By Michael Kuser
New York faces increasing penetration of intermittent distributed energy resources, declining load, all-time low energy prices and the need to replace aging generation as the state moves toward achieving its Clean Energy Standard goal of producing 50% of its electricity from renewables by 2030, according to a NYISO report.
“Compared to other regions in the U.S., New York enjoys a fairly diverse fuel mix, but we’ve identified a real disparity between the upstate and downstate regions … with upstate [being] where just about all the hydro and renewable resources are located,” NYISO Executive Vice President Richard Dewey said Thursday while presenting Power Trends 2018, an annual report covering how technology, economics and public policy are influencing the state’s wholesale electricity markets.
The state’s imbalance of renewable energy supplies means the downstate region (consisting of the Hudson River Valley and New York City area) will become increasingly reliant on natural gas-fired generation, the report said.
Low Capacity Factors
The operational challenge for the ISO is to keep the lights on 100% of the time when the capacity factors for onshore wind and solar are just 26% and 14%, respectively — compared to 89% for nuclear, Dewey said.

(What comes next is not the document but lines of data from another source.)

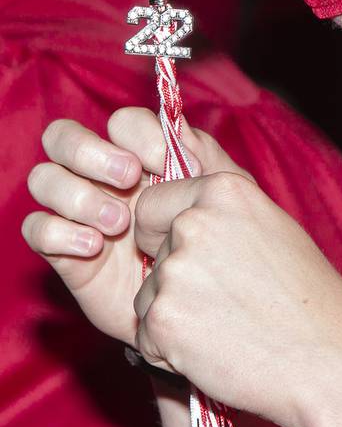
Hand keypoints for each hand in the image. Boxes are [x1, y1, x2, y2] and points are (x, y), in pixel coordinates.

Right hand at [21, 108, 247, 344]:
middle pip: (63, 137)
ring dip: (78, 195)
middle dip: (91, 151)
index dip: (139, 134)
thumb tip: (179, 132)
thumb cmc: (211, 242)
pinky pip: (36, 228)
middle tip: (129, 178)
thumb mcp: (219, 198)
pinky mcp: (61, 250)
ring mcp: (76, 211)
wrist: (198, 304)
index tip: (167, 163)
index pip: (121, 122)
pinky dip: (60, 232)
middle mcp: (98, 176)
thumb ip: (204, 158)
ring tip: (119, 223)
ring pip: (44, 179)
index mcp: (139, 156)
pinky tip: (94, 247)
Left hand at [132, 162, 341, 426]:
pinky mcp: (164, 319)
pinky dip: (171, 352)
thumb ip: (220, 215)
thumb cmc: (308, 298)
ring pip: (147, 297)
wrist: (331, 360)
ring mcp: (176, 271)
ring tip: (229, 328)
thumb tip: (176, 211)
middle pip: (152, 255)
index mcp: (222, 190)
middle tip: (230, 303)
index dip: (162, 235)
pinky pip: (146, 337)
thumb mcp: (270, 229)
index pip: (151, 205)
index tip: (196, 259)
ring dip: (175, 318)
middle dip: (177, 282)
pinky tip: (218, 351)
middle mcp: (193, 222)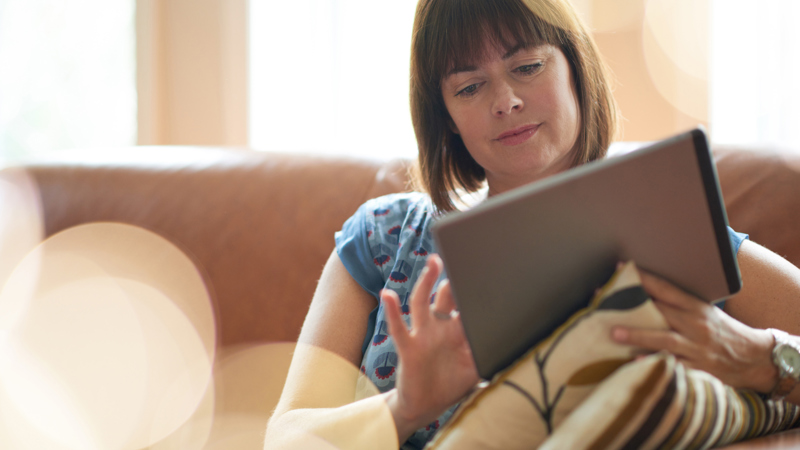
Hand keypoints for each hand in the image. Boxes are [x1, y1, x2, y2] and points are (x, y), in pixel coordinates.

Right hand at [381, 254, 478, 440]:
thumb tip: (514, 343)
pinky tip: (388, 294)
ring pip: (423, 302)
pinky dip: (392, 311)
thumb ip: (490, 355)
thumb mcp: (476, 370)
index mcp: (457, 330)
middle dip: (455, 278)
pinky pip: (399, 327)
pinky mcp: (408, 347)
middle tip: (465, 256)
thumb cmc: (450, 384)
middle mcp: (440, 327)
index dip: (476, 288)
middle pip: (447, 296)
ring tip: (434, 262)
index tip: (490, 269)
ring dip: (427, 281)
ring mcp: (423, 335)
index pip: (467, 304)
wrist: (424, 407)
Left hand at [611, 269, 777, 392]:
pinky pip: (675, 366)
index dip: (643, 278)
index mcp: (695, 307)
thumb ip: (677, 304)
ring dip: (638, 336)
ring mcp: (697, 347)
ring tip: (614, 333)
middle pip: (661, 312)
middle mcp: (695, 325)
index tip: (620, 268)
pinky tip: (636, 362)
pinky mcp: (699, 368)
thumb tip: (644, 293)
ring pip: (665, 339)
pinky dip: (655, 363)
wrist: (755, 357)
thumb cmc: (723, 331)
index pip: (666, 288)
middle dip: (632, 306)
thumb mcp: (705, 312)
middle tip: (604, 302)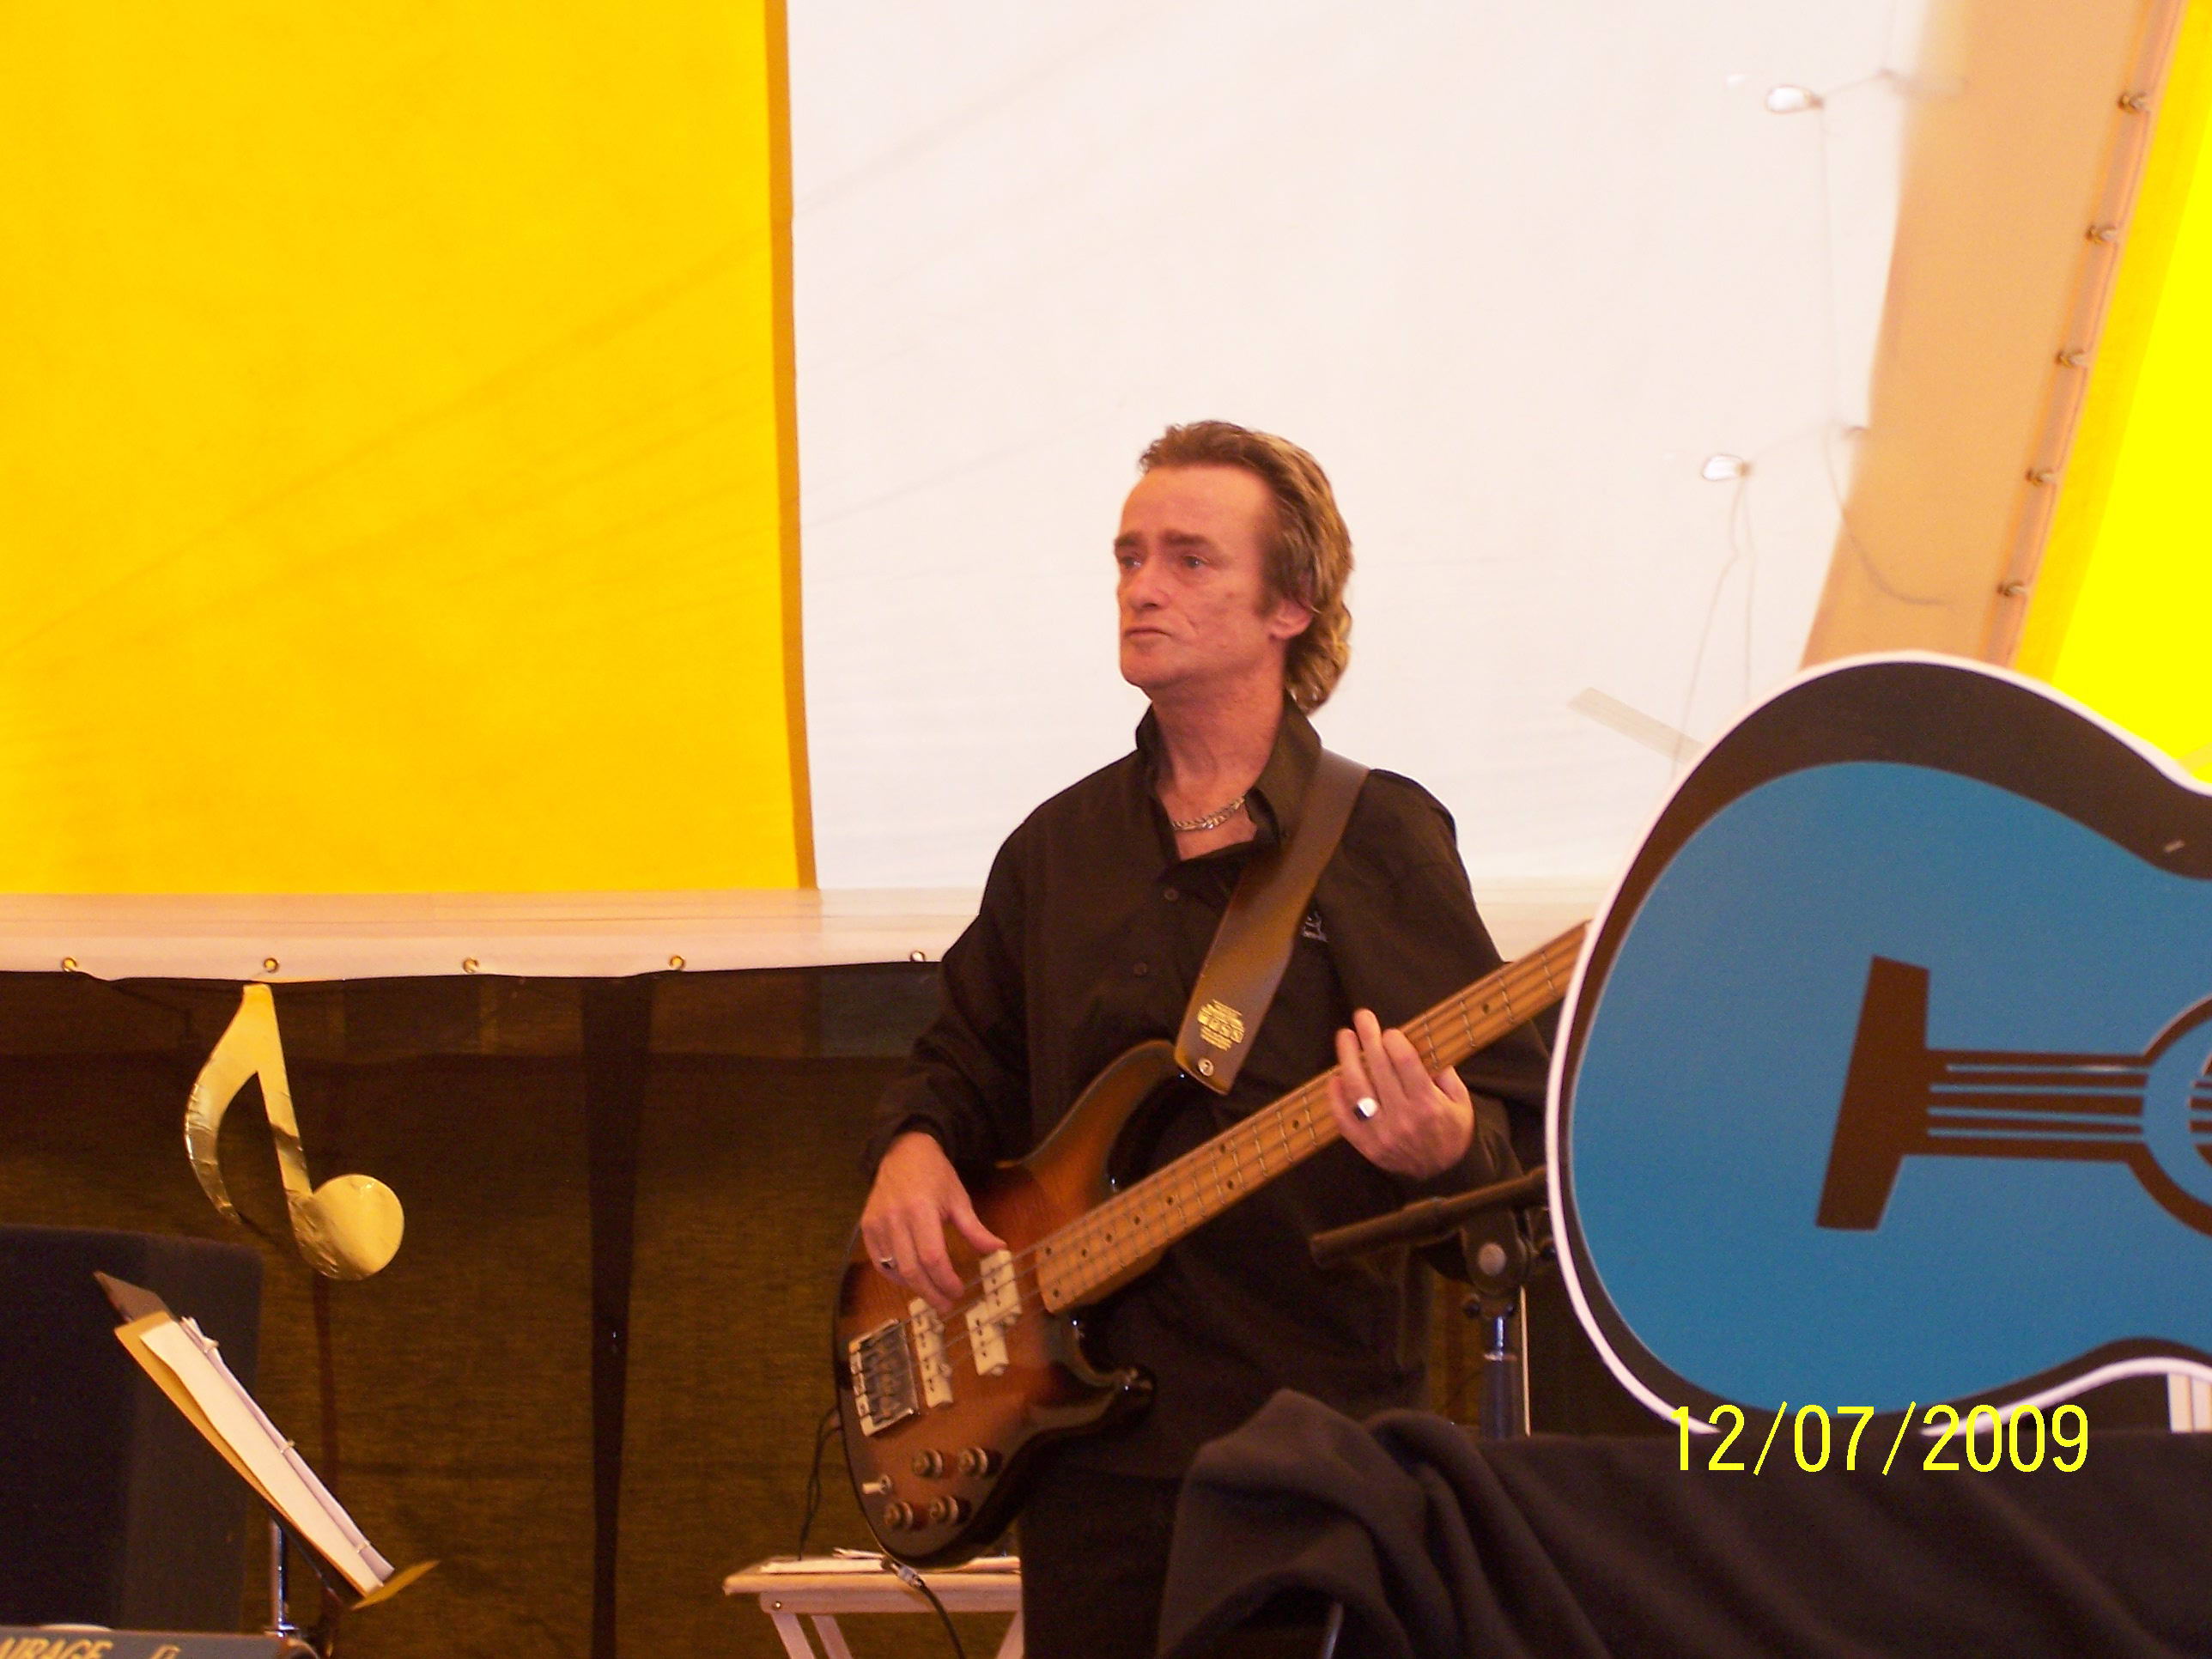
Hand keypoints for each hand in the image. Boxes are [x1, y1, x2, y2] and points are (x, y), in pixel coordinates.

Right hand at [859, 1131, 1006, 1312]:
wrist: (903, 1152)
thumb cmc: (935, 1175)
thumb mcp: (959, 1199)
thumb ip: (975, 1229)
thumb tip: (999, 1250)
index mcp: (921, 1211)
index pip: (933, 1257)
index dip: (946, 1280)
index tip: (959, 1292)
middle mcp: (895, 1219)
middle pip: (912, 1270)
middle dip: (931, 1293)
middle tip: (946, 1305)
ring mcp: (877, 1224)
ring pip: (895, 1269)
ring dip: (915, 1287)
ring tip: (932, 1295)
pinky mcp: (866, 1227)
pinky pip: (879, 1262)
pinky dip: (895, 1276)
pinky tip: (911, 1281)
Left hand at [1328, 1008, 1474, 1179]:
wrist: (1442, 1174)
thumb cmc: (1451, 1130)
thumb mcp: (1460, 1102)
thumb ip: (1444, 1074)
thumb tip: (1421, 1045)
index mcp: (1428, 1104)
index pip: (1404, 1062)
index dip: (1393, 1040)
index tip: (1389, 1031)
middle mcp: (1403, 1119)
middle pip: (1379, 1069)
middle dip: (1369, 1037)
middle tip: (1362, 1017)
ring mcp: (1382, 1134)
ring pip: (1358, 1089)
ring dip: (1347, 1059)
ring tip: (1345, 1037)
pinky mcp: (1367, 1146)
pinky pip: (1345, 1119)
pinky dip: (1336, 1097)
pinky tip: (1334, 1077)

“We need to think about having the right type of generation capacity available so that we can meet the load requirement at the grid and provide the right kind of incentives so that generators are available,” he said.
Offshore wind differs from onshore in that it gives higher output during the daytime hours, which is more consistent with New York’s load profile. Offshore wind also operates at a higher capacity factor, sometimes in the 40% range or higher, Dewey said, adding that the ISO is modeling how that higher capacity factor might affect grid and market operations.
Offshore wind also has the added advantage of being located closer to demand centers in Long Island and New York City, he said.
According to data compiled from the Danish Energy Agency and Denmark’s state-owned utility, the Anholt 1 wind farm, which only opened in 2013, reached an average capacity factor of 53.7% for the full year 2017.
Asked whether New York could expect such higher capacity from its offshore installations, Dewey said, “A lot of that depends on the local environmental studies. I can’t comment on the wind currents off Long Island as opposed to what the Danish have experienced, but I will say that technology is continuing to work to our advantage where some of the newer turbines are both in terms of the height, turbine design and some of the technology around how they place and manage them. Increasingly, the industry is learning lessons from some of the existing installations.”
Low Market Prices
Dewey noted the impact that historically low wholesale electricity prices — largely correlated to falling natural gas costs — are having on the state’s generating fleet.
“When you talk about wholesale markets that really are at the all-time lows, this is great for consumers, from the standpoint of energy prices, but it creates some concerns when you start thinking about the viability of the generation fleet and the willingness of suppliers to make investments to some of those assets,” he said. “We really need to think about the revenue adequacy of some of those plants to the extent that natural gas prices are projected to be at or near these levels for the foreseeable future.”
Changing Demand
New York’s electricity demand experienced steady growth for many decades, but it has now flattened out and in many respects is starting to decline, Dewey said.
Energy usage is expected to decline over the next decade at a rate of 0.14% per year, and peak demand — a critical element to reliable system planning — is expected to fall by 0.13% per year through 2028, the report said.
“Increasingly our demand is impacted by the weather,” said Dewey. “We’re a summer peaking system that relies heavily on the load of air conditioning in the summer, and when we have a cool summer like we had last year, that has significant impacts on the overall consumption.”
The proliferation of rooftop solar and demand response is flattening that load, resulting in “substantive impacts on our planning and our markets,” he said.
“The impact solar has on energy demand is actually quite a bit different than the impact it has on the peak,” Dewey said.
Solar production fades just at 4 to 5 p.m., when the electric system is hitting its peak, “so what we end up getting is high ramp periods in the afternoon when we’ve got to get response from our suppliers to meet that high electric peak when the solar production is dropping off,” Dewey said.
The ISO expects the problem to grow as solar installations increase and extend throughout the state, he said. In addition, energy efficiency efforts continue to displace the amount of energy supplied by the grid, with the New York State Energy Research and Development Authority last month outlining plans to accelerate the state’s energy efficiency goal by 40%. (See NY Sets 40% Hike in EE Goal.)
“DERs hold tremendous value in that, if sited properly, they could address some of the resiliency issues at both the retail and the wholesale level, and provide a whole lot of options for both distribution companies and grid operators, but [they] do add a whole lot of complexity to the grid,” Dewey said.
As a wholesale market administrator, NYISO is working with the state and utilities to come up with market incentives to appropriately price the resilience attributes DERs bring to distribution companies and ensure those costs are incurred by the retail system. And to the extent that DERs provide value to the wholesale market, the ISO will make sure those revenues are appropriately allocated, he said.
The report notes that over the past year, the ISO has received proposals to connect more than 400 MW of battery storage to the grid.